Acımasızlık İslami ve insani bir erdem olamaz.
AYM NE DİYOR?
Anayasa Mahkemesi’ne göre “Kamu personeli olarak görev yapan kişilerin bulundukları görevlerden alınmalarını gerektiren haklı bir neden olmadıkça görevlerine son verilememesi, hukuki güvenlik ilkesinin bir gereğidir” (Karar No: 2014/81)
15 Temmuz darbe girişimi kamu görevlerinden tasfiye için “haklı bir neden”dir elbette…
Fakat üç yılı aşkın zaman geçti, bırakın darbe eylemine katılmayı, örgütle hukuki anlamda ilişkisine dair hiç delil olmayan ya da yargılanıp aklanan insanlar için artık “haklı neden”den bahsedilemez. “İrtibat ve iltisak” gibi hukuki tanımı olmayan, bu yüzden siyasi ve kişisel suistimale açık kavramlarla bu mağduriyetleri sürdürmek hukuk devletine yakışmaz.
AYM aynı kararında, kamu görevlerini düzenlemek için kanun çıkarılabileceğini söylüyor; tabii KHK da çıkarılabilir. Fakat AYM “kazanılmış haklarını ihlal etmeyen düzenlemeler” kaydını koyuyor.
KHK mağdurları için ne “kazanılmış hak” gözetildi, ne başka bir işte çalışmalarına imkan verildi!
Sürekli olarak “bunlar” genellemesiyle darbecilerle ve örgütün illegal tarafıyla beraberlermiş gibi gösterilmeleri onları toplumda “damgalı” durumuna düşürdü, mağduriyetleri katmerli hale geldi.
DEVLETİN İTİBARI
Tom Hanks’in “Casuslar Köprüsü” filminden birkaç defa bahsettim. Film’de Tom Hanks bir Sovyet casusunun avukatı rolündedir. Soğuk Harbin en kızgın zamanı… Bir vatan haininin nasıl avukatı olursun diye eleştirilere maruz kalır.

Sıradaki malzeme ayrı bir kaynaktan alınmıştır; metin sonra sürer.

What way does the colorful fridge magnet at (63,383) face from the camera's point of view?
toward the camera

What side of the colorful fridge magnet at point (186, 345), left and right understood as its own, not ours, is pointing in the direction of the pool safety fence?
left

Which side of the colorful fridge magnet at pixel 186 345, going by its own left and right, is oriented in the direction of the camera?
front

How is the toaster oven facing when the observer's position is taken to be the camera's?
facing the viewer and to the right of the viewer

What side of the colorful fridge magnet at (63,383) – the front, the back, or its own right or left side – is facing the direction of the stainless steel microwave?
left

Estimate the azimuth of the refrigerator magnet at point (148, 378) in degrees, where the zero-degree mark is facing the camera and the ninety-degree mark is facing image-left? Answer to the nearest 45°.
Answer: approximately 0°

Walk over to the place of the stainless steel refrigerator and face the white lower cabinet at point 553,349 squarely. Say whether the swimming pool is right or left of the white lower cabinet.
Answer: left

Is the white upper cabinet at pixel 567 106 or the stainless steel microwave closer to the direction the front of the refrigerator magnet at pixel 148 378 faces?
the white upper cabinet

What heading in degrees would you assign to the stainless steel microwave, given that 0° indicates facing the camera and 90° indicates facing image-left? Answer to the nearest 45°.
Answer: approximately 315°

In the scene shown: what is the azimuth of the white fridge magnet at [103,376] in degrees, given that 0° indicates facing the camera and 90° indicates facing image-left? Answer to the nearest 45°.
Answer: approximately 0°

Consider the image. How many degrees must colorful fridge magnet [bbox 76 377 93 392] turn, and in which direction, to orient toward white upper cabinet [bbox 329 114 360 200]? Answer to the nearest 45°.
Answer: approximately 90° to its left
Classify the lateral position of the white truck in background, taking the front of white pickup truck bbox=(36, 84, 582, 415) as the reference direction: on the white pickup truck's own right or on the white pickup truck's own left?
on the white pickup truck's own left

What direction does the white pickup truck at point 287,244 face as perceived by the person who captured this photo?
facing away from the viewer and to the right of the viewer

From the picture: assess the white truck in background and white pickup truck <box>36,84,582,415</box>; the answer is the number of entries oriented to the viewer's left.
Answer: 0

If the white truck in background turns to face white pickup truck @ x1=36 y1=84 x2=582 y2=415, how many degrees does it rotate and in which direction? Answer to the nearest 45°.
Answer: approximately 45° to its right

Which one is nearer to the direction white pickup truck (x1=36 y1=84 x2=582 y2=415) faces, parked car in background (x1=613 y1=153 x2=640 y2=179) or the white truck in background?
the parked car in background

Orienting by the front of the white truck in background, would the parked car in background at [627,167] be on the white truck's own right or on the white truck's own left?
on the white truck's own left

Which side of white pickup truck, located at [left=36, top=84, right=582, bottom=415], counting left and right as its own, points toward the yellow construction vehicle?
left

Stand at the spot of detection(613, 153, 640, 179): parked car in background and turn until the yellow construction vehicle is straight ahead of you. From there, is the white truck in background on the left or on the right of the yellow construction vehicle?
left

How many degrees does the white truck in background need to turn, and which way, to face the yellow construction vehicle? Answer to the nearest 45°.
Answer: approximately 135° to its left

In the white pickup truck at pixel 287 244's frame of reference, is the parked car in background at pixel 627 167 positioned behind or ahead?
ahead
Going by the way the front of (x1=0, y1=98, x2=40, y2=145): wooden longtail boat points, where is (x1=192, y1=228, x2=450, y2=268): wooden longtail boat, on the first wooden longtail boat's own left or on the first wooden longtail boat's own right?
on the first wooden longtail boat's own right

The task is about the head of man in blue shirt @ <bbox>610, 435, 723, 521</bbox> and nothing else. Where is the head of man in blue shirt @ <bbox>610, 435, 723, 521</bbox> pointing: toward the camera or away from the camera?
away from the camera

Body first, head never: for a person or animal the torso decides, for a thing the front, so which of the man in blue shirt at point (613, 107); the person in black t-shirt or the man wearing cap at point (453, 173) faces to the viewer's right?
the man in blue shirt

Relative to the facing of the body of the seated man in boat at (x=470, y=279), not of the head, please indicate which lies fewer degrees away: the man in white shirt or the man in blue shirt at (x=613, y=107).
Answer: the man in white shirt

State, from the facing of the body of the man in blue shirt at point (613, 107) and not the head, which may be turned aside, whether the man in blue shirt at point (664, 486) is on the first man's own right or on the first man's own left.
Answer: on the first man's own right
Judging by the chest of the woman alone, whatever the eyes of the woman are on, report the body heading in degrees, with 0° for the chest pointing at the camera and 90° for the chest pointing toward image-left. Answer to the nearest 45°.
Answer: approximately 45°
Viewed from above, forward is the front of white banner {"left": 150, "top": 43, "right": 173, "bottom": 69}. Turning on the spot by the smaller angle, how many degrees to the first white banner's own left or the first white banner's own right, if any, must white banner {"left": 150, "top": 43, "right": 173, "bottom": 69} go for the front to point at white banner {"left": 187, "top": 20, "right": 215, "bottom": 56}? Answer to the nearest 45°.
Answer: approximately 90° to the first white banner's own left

Bunu diyenlere Tom Hanks Sovyetlere karşı savundukları sistemde “savunma hakkı”nın kutsal olduğunu hatırlatıyordu.
Devletin itibarı, hukuka bağlıdır. Adaletin gereği, daha çok insanı dışlamak, daha çok insanı cezalandırmak değil, “at izi ile it izini” ayırarak “adalet dağıtmak”, suçu sabit olmayan insanları topluma kazanmaktır.
Türkiye Cumhuriyeti’ne sadakati, bu ülkeye aidiyet duygusunu güçlendirmenin en önemli yollarından biri devletin adil olmasıdır. Hukukun üstün olmasıdır.
Hakkaniyetin gözetilmesidir.
Bu bakımından mağduriyetleri gidermek hukuki ve insani bir görev olduğu gibi ülkenin uzun vadede hukuki sağlamlığını güçlendirmek için de zorunludur.